I nadir every year. I feed and forget.
In Spring supers are empty.
What happens inbetween I neither know nor care about.
 
What I would do where you are is bruise the capped frames. Nadir. Reduce the entrance. Remove nadired shallow in a week then bang in the feed if they need it.
 
I don't pfaff with nadiring, I find it simpler to extract anything and then feed it back with any main feed if required.
 
I don't pfaff with nadiring, I find it simpler to extract anything and then feed it back with any main feed if required.

I have found that with the slightest bit of honey in the feed, the bees get very excited and I can never be sure if they're being robbed.
When I put half-emptied, hard to extract or extracted frames above them with restricted access from below, they sometimes start to refill or redistribute the honey in the frames, apparently using them as short to mid-term storage.

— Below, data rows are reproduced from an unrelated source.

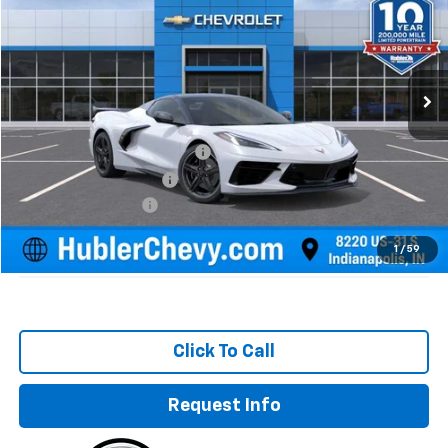
HUBLER PRICE
SAVINGS
Special Offer
Price Drop
VIN:
1G1YC3D47S5107263
Stock:
251555
Model:
1YC67
Ext.
Int.
In Stock
Less
MSRP:
$108,015
Price reduction below MSRP:
-$12,215
GM Employee Discount
-$12,215
Documentation Fee
+$249
Sale Price:
$96,049
1
/
59
Click To Call
Request Info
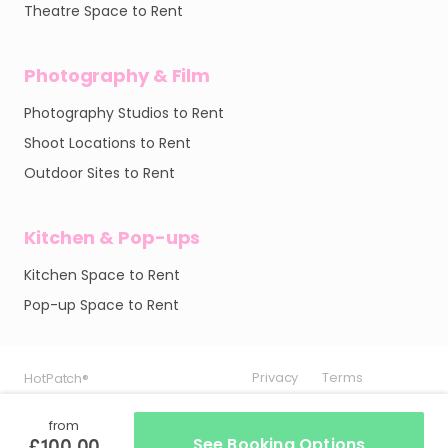
Theatre Space to Rent
Photography & Film
Photography Studios to Rent
Shoot Locations to Rent
Outdoor Sites to Rent
Kitchen & Pop-ups
Kitchen Space to Rent
Pop-up Space to Rent
Privacy
Privacy
Privacy
Terms
Terms
Terms
HotPatch®
HotPatch®
HotPatch®
from
£100.00
See Booking Options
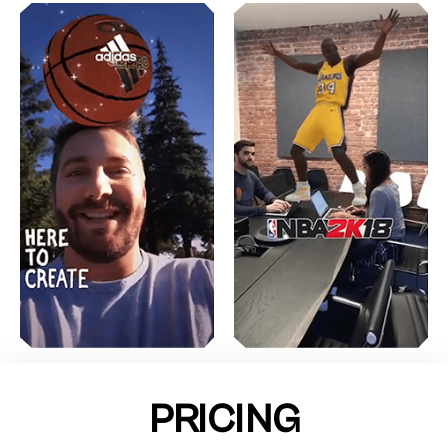
PRICING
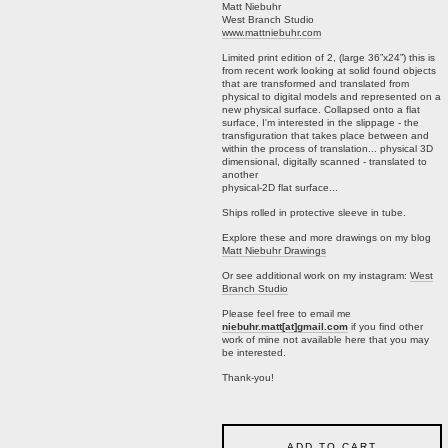
Matt Niebuhr
West Branch Studio
www.mattniebuhr.com
Limited print edition of 2, (large 36”x24”) this is
from recent work looking at solid found objects
that are transformed and translated from
physical to digital models and represented on a
new physical surface. Collapsed onto a flat
surface, I'm interested in the slippage - the
transfiguration that takes place between and
within the process of translation... physical 3D
dimensional, digitally scanned - translated to
another
physical-2D flat surface...
Ships rolled in protective sleeve in tube.
Explore these and more drawings on my blog
Matt Niebuhr Drawings
Or see additional work on my instagram:
West
Branch Studio
Please feel free to email me
niebuhr.matt[at]gmail.com
if you find other
work of mine not available here that you may
be interested.
Thank-you!
ADD TO CART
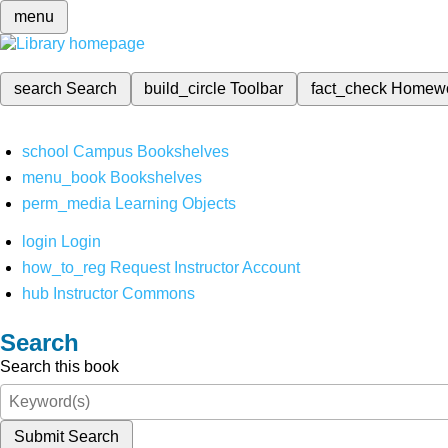
menu
search
Search
build_circle
Toolbar
fact_check
Homew
school
Campus Bookshelves
menu_book
Bookshelves
perm_media
Learning Objects
login
Login
how_to_reg
Request Instructor Account
hub
Instructor Commons
Search
Search this book
Submit Search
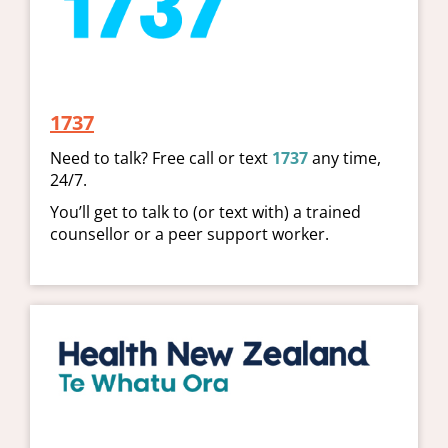
1737
​​​​​​​Need to talk? Free call or text
1737
any time,
24/7.
You’ll get to talk to (or text with) a trained
counsellor or a peer support worker.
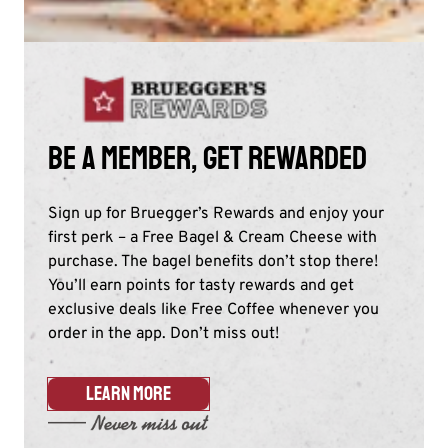
Be a member, get rewarded
Sign up for Bruegger’s Rewards and enjoy your
first perk – a Free Bagel & Cream Cheese with
purchase. The bagel benefits don’t stop there!
You’ll earn points for tasty rewards and get
exclusive deals like Free Coffee whenever you
order in the app. Don’t miss out!​
LEARN MORE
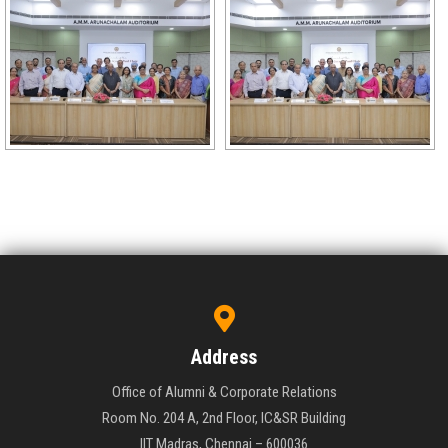
Address
Office of Alumni & Corporate Relations
Room No. 204 A, 2nd Floor, IC&SR Building
IIT Madras, Chennai – 600036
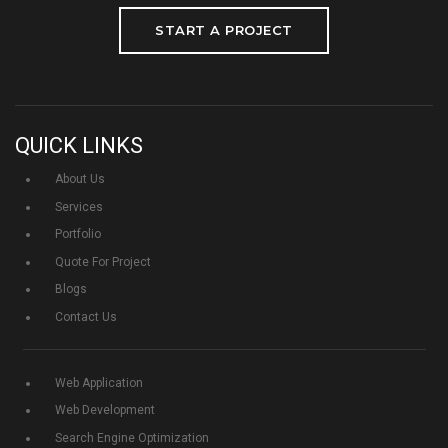
START A PROJECT
QUICK LINKS
About Us
Services
Portfolio
Quote For Project
Blogs
Contact Us
Web Application
Web Development
Search Engine Optimization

I haven't tried nadiring as I'm concerned about the potential for attracting "robbers" who might otherwise have left the hive alone. I have very few of these surplus frames, so I'm just storing them safely for next year.

A cold and neglected, empty, nadired box of frames may go mouldy over Winter, but if it's left there, but won't the bees naturally work down into it in the Spring, thus giving a bit of leeway on space at that point when they are expanding and when they may need an additional box? I know that would be a disaster for those who find the management of mismatched brood-boxes not to their liking, but it makes sense to me.
 
I have found that with the slightest bit of honey in the feed, the bees get very excited and I can never be sure if they're being robbed.
When I put half-emptied, hard to extract or extracted frames above them with restricted access from below, they sometimes start to refill or redistribute the honey in the frames, apparently using them as short to mid-term storage.

I haven't tried nadiring as I'm concerned about the potential for attracting "robbers" who might otherwise have left the hive alone. I have very few of these surplus frames, so I'm just storing them safely for next year.

A cold and neglected, empty, nadired box of frames may go mouldy over Winter, but if it's left there, but won't the bees naturally work down into it in the Spring, thus giving a bit of leeway on space at that point when they are expanding and when they may need an additional box? I know that would be a disaster for those who find the management of mismatched brood-boxes not to their liking, but it makes sense to me.
yes, agree...keen to avoid brood and a half!
 
yes, agree...keen to avoid brood and a half!

It doesn't actually bother me; once you've started I feel you have more flexibility rather than it hindering. For instance, I have some boxes of empty, brooded, shallow frames that I will be putting back on certain hives at the first expansion next year. In my circumstances I think a deep box wuuld be excessive and if I simply used a shallow box of "clean", drawn frames I would fee impelled to use a QX in order to preserve them.

As the brood-nest contracts later in the season, if that first shallow retains some brood, pollen and "bee-bread" at extraction time I will have smaller, compromised frames. which will possibly be more evenly and consistently brooded.

I can understand how people who have prolific bees or a large number of hives, see thngs differently.